Espremer, gota a gota, o escravo que mantemos escondido dentro de nós. Porque nós inventámos o Estado de Direito, para deixarmos de ter um dono, como dizia Plínio. Basta que não tenhamos medo, conforme o projecto de Étienne la Boétie: "n'ayez pas peur". Na "servitude volontaire" o grande ou pequeno tirano apenas têm o poder que se lhes dá...

25.1.06

Caros palermas, chapéus há muitos e até há os que os não usam e andam de careca ao léu

Foto de Chema Madoz



Porque pátria é uma comunidade de significações partilhadas, importa assinalar, em homenagem aos membros da comissão de honra da candidatura presidencial triunfante, que, hoje, em 1970, no ano em que era anunciada a fundação da SEDES, a associação cívica a que no marcelismo parecíamos ter direito, Ramalho Eanes perfazia 35 anos e Eusébio da Silva Ferreira ainda andava pelos 28, enquanto no ano seguinte, no Uganda, assumia o poder Idi Amin Dada.


Só que hoje, parece que vamos entrar em alerta amarelo, por causa do vento e da chuva anunciados lá para o fim da tarde. Ao que consta, a coisa vem de Sueste, com ondas fortes. Reparo também, através de um directo emocionante da TVI, que uma formidável carga policial atingiu o rabiosque de fervorosa militante de uma associação todos diferentes, todos iguais, que fizeram uma barreira da esquerda revolucionária para impedirem o arrasamento da barraca da ti Adriana, ordenado por uma autarquia socialista. Ainda por cima, a barraquinha ficava mesmo ao lado do minimercado, diante da paragem de autocarro. Entrevistada pelo directo do direito à indignação, a menina Flausina de Bolama e Pegões, a quem o motorista do pai dera boleia, pela madrugada, estava deliciosamente televisionável, com a sua “fashion” retro, à Maio 68, onde não faltava a carantona multinacional do Che, que a titi Jaquina lhe oferecera como amuleto para a defunta eleição presidencial.



Foto de Chema Madoz

Entretanto, o presidente Cavaco prepara-se para assumir Belém, coisa com que me congratulo, apesar de nele não ter votado, porque, pensando com os meus botões, julgo que a dialéctica que ele vai permitir até pode ser um excelente estímulo para a difusão da mentalidade criativa dos Bordalo Pinheiro e de outras caricaturistas políticos e sociais. Seria bem mais dramático que assumisse a presidência um qualquer artista ou teórico que nos impusesse os respectivos conceitos científicos ou modelos dramatúrgicos ou literários, mesmo que eles não tivessem bom-senso ou bom-gosto.

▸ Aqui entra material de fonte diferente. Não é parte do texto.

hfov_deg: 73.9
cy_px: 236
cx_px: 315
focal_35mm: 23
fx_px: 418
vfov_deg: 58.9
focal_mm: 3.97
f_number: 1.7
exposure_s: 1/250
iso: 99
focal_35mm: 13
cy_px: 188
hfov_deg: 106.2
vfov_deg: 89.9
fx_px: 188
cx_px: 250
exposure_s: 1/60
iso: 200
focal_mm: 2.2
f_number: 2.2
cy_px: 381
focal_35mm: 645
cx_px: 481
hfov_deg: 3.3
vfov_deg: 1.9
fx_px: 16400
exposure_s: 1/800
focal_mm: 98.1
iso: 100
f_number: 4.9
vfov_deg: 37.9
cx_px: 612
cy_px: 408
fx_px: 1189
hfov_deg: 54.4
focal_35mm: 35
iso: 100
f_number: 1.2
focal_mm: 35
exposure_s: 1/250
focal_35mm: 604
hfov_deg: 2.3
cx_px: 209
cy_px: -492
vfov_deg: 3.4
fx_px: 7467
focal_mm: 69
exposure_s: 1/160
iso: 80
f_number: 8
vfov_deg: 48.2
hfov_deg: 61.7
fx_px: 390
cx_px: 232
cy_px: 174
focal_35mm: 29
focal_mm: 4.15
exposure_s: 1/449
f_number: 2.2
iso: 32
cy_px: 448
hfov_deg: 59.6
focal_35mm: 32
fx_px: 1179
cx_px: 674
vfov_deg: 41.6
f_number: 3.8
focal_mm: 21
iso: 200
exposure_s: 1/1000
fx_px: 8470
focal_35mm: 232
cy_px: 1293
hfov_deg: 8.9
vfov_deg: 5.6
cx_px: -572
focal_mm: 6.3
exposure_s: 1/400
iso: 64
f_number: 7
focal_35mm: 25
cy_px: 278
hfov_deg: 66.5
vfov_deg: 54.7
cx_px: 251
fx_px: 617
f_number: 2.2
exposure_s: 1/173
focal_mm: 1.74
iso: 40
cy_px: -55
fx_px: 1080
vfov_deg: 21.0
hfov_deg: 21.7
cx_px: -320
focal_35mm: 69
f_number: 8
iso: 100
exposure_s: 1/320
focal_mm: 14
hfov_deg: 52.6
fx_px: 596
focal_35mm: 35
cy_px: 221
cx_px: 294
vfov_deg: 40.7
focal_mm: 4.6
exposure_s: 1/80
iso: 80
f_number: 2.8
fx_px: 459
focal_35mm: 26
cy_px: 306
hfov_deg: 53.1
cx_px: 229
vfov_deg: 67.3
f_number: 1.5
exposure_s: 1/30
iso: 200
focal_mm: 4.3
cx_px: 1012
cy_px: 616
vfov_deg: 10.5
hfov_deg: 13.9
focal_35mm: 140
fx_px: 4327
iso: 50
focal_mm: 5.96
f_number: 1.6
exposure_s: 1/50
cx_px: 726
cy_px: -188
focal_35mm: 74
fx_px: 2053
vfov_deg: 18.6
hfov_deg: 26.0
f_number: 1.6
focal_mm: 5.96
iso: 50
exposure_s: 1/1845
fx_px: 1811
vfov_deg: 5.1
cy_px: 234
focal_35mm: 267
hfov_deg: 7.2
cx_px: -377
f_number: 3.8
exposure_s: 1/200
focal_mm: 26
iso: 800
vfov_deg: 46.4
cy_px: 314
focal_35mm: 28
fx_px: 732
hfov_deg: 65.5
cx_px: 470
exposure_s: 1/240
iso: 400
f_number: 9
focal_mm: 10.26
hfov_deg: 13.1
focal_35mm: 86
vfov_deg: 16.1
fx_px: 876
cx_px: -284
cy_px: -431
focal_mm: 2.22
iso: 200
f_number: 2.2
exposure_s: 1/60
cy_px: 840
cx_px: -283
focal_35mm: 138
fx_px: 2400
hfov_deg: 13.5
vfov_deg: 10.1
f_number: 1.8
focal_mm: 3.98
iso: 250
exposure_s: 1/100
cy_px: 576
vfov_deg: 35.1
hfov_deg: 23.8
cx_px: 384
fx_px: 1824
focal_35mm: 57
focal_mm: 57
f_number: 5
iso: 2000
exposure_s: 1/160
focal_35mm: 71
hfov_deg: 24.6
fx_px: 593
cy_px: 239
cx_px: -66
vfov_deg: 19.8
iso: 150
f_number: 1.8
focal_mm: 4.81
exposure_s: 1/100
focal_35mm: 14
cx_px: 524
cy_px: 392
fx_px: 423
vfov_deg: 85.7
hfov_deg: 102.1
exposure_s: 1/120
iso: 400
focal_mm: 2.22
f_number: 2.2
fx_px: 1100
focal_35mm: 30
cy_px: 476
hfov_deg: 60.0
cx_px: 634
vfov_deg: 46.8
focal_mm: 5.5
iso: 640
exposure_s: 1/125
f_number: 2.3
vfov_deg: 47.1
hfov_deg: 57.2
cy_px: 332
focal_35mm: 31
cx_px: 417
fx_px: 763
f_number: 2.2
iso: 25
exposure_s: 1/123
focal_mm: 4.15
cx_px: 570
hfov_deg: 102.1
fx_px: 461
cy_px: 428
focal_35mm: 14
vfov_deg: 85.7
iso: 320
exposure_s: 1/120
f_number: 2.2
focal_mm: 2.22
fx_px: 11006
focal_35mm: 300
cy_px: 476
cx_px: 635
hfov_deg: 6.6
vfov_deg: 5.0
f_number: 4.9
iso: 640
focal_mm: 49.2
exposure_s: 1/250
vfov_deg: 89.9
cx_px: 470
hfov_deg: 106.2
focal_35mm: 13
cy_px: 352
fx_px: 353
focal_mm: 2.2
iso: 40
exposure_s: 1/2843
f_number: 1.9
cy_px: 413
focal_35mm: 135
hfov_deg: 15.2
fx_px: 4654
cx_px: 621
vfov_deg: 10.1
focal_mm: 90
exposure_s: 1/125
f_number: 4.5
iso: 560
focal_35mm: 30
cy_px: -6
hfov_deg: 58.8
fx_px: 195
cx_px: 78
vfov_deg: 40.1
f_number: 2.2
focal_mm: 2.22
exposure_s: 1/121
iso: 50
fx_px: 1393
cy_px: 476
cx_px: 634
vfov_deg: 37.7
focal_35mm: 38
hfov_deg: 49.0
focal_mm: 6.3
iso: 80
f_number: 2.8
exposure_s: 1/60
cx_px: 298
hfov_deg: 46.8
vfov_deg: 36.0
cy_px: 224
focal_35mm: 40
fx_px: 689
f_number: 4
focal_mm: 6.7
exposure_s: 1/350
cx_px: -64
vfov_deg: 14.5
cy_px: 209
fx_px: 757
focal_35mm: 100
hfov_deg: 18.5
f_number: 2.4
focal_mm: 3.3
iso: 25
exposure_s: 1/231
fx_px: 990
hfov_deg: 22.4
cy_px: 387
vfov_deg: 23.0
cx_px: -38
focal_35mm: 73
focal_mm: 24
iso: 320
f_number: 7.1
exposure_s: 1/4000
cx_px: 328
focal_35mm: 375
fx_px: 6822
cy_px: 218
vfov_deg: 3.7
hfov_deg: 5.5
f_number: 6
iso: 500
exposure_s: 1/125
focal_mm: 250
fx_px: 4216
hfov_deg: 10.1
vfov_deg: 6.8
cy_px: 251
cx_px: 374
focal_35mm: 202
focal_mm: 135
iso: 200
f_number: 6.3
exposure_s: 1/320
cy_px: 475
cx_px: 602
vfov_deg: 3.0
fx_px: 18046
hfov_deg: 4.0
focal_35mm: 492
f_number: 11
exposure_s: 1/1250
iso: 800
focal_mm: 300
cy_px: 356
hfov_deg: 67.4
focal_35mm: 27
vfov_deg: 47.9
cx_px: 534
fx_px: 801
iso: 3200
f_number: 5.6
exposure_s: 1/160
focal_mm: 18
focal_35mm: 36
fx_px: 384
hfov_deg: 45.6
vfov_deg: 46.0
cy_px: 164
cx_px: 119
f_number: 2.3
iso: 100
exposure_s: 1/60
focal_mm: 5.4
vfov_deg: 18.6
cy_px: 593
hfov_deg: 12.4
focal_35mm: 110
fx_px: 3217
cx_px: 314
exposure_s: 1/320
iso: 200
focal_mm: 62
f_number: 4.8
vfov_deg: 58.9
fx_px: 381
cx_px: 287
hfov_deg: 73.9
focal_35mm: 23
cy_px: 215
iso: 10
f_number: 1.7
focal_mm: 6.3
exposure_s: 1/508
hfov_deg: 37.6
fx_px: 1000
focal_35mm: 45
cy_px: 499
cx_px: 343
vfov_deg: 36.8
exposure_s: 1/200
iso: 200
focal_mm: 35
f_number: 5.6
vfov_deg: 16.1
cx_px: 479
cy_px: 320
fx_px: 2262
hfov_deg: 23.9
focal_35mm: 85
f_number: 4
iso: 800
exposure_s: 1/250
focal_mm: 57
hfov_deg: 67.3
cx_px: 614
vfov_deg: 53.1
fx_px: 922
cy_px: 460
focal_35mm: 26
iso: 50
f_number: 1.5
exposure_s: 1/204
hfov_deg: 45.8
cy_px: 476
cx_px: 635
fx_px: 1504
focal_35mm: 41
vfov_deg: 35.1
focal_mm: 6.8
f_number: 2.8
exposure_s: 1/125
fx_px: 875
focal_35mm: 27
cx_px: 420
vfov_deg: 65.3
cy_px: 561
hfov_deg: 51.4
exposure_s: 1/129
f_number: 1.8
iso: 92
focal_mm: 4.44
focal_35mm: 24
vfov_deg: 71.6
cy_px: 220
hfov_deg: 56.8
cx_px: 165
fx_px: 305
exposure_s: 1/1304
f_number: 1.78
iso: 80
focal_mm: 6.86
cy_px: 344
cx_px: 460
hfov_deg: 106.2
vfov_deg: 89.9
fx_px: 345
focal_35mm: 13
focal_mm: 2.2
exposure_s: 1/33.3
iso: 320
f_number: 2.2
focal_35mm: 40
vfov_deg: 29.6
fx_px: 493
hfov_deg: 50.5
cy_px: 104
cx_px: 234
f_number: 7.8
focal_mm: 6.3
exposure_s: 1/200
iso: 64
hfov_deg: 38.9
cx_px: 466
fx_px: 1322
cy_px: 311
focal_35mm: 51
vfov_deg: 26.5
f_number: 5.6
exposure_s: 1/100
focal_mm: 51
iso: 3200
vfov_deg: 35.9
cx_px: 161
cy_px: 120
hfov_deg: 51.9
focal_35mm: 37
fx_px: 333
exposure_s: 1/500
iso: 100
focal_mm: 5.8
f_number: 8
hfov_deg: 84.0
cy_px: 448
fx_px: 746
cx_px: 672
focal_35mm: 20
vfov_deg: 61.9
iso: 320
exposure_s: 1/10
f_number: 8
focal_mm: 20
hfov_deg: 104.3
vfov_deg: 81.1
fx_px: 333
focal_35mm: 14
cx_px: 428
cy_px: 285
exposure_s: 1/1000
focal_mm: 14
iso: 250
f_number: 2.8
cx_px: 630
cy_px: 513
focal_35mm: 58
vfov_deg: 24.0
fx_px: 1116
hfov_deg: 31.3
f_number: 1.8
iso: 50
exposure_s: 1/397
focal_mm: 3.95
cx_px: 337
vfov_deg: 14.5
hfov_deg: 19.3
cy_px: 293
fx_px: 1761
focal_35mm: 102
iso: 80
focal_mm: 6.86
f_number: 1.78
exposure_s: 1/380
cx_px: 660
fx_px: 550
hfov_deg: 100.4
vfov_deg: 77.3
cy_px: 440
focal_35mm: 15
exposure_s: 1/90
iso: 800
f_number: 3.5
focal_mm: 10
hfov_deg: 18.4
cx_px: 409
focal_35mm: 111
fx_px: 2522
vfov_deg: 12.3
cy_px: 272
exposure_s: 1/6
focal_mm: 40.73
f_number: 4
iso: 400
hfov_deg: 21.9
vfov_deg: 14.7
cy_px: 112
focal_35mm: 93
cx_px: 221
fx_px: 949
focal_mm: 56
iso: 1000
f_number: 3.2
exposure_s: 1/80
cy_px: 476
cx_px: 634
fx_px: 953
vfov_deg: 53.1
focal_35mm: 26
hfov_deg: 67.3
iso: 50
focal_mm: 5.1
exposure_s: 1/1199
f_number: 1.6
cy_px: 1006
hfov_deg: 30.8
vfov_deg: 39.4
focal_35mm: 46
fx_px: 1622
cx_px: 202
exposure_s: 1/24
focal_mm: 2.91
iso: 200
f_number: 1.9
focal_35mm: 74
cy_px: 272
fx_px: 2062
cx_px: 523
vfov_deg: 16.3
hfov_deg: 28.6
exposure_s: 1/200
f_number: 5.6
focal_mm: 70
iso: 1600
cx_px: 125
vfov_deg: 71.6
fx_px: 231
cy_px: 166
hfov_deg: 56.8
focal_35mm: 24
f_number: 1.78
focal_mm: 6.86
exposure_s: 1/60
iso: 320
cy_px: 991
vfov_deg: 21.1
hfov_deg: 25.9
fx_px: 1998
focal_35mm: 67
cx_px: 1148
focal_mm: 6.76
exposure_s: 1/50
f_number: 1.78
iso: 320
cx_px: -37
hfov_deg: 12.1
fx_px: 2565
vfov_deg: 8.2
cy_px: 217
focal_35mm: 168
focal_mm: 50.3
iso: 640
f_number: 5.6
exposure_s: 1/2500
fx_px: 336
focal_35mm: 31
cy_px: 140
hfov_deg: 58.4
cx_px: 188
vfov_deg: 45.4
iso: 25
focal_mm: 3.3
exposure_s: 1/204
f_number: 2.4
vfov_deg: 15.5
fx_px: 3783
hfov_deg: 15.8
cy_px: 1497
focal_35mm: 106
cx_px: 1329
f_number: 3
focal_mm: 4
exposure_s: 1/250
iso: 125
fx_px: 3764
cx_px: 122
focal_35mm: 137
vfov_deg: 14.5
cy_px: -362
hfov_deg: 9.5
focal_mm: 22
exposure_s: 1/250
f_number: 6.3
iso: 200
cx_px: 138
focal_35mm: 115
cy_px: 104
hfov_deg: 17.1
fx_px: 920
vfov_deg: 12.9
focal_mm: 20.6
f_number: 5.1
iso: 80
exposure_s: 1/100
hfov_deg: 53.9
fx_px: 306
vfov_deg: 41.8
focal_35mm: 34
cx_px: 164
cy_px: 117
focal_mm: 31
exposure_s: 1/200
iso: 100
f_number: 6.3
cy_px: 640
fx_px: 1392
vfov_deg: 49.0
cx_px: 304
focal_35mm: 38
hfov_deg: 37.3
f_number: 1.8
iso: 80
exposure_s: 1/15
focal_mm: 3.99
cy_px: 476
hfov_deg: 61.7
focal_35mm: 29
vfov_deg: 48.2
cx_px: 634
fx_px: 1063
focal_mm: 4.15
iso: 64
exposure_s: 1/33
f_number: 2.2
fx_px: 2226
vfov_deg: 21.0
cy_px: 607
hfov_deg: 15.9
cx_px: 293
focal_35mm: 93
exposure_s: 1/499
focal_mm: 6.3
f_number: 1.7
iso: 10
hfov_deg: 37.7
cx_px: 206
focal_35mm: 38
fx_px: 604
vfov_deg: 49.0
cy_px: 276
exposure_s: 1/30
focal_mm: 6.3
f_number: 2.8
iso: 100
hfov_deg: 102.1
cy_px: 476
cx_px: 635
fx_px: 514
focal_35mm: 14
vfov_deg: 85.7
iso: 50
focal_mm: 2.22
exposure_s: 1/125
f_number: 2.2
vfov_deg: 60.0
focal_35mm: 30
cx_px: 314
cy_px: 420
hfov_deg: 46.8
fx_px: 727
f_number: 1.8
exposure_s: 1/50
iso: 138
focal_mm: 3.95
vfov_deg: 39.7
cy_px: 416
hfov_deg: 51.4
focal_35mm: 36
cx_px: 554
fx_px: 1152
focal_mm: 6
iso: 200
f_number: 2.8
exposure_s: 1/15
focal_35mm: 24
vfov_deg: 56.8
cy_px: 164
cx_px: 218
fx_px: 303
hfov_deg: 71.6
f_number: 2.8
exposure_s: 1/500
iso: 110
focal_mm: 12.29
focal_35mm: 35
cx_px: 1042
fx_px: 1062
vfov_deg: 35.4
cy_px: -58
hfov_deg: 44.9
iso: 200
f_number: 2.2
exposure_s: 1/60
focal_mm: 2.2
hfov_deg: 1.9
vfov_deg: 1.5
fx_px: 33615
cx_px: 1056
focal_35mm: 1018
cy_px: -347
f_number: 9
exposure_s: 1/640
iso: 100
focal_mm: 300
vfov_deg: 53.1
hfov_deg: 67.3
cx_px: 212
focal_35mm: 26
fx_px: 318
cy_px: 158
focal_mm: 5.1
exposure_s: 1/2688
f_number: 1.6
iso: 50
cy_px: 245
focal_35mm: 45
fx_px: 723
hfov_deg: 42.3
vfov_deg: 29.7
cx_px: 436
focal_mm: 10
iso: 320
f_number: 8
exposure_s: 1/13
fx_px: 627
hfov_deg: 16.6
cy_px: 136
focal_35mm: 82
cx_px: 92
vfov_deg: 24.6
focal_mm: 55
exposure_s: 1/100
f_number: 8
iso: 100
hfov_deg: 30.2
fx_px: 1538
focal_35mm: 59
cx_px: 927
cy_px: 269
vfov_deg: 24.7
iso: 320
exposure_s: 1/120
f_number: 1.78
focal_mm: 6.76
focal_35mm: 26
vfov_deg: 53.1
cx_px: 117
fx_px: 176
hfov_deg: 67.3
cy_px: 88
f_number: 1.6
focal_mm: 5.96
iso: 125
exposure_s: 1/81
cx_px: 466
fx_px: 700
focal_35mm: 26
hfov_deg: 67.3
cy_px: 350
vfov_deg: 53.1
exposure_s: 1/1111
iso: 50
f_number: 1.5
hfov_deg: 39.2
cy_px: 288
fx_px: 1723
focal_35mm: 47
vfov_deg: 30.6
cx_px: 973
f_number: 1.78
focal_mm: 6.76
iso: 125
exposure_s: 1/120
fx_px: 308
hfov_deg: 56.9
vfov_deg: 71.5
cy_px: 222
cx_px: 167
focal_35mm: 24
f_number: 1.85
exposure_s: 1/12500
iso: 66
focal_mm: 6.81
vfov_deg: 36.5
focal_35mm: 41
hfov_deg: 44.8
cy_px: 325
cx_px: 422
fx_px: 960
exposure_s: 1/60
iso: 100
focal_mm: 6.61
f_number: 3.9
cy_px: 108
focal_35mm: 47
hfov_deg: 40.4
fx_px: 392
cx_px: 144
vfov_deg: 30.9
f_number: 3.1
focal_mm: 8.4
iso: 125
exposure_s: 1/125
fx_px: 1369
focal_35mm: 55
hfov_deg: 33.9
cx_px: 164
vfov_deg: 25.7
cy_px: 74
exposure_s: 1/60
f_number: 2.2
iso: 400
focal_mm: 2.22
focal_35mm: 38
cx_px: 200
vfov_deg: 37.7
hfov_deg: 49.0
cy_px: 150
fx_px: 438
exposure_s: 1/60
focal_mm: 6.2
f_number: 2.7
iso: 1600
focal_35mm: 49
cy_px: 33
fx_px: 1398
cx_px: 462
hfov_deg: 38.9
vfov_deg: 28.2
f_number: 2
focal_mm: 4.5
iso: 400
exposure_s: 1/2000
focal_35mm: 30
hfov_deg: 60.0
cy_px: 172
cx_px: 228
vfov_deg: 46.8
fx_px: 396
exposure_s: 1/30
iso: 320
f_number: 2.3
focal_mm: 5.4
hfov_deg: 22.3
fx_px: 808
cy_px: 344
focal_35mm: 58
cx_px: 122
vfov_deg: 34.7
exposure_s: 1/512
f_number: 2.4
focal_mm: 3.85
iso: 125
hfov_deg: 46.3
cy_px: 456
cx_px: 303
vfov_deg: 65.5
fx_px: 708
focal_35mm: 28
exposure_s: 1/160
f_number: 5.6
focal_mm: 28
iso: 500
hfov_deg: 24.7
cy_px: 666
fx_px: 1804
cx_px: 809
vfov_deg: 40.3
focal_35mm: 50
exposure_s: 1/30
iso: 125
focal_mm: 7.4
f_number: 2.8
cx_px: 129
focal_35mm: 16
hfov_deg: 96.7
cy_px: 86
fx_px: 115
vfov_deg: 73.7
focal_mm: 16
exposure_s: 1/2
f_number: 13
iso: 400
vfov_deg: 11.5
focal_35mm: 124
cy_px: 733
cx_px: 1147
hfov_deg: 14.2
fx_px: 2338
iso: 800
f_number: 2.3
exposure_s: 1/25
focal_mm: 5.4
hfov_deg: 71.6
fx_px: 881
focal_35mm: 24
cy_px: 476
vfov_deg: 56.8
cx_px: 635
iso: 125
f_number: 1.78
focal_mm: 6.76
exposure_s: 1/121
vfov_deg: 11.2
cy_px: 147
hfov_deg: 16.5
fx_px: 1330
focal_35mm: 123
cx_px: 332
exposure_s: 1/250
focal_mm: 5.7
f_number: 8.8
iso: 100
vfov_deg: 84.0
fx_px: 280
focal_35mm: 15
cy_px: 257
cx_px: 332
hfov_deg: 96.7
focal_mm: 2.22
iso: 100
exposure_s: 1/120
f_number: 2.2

Cavaco tem, pelo menos, a vantagem de não cair no ridículo dessas provincianices, deixando um largo espaço para todos os nossos devaneios criativos, apesar de esteticamente podermos sair beneficiados com outra alternativa. O presidente eleito só costuma usar o chapéu de professor de economia e não é como aquele político que há uns dias anunciou no parlamento que, em anteriores passeios por um certo "dossier" polémico apenas usou o chapéu do Estado e não o de parecerista, consultor ou jurisconsulto, enquanto o outro invocava o chapéu de lente e não de benfiquista, assim se demonstrando que palermas são os que usam um só chapéu sem três bicos. Palermas maiores são os que não usam chapéu e andam de careca ao léu, especialmente em dias de borrasca.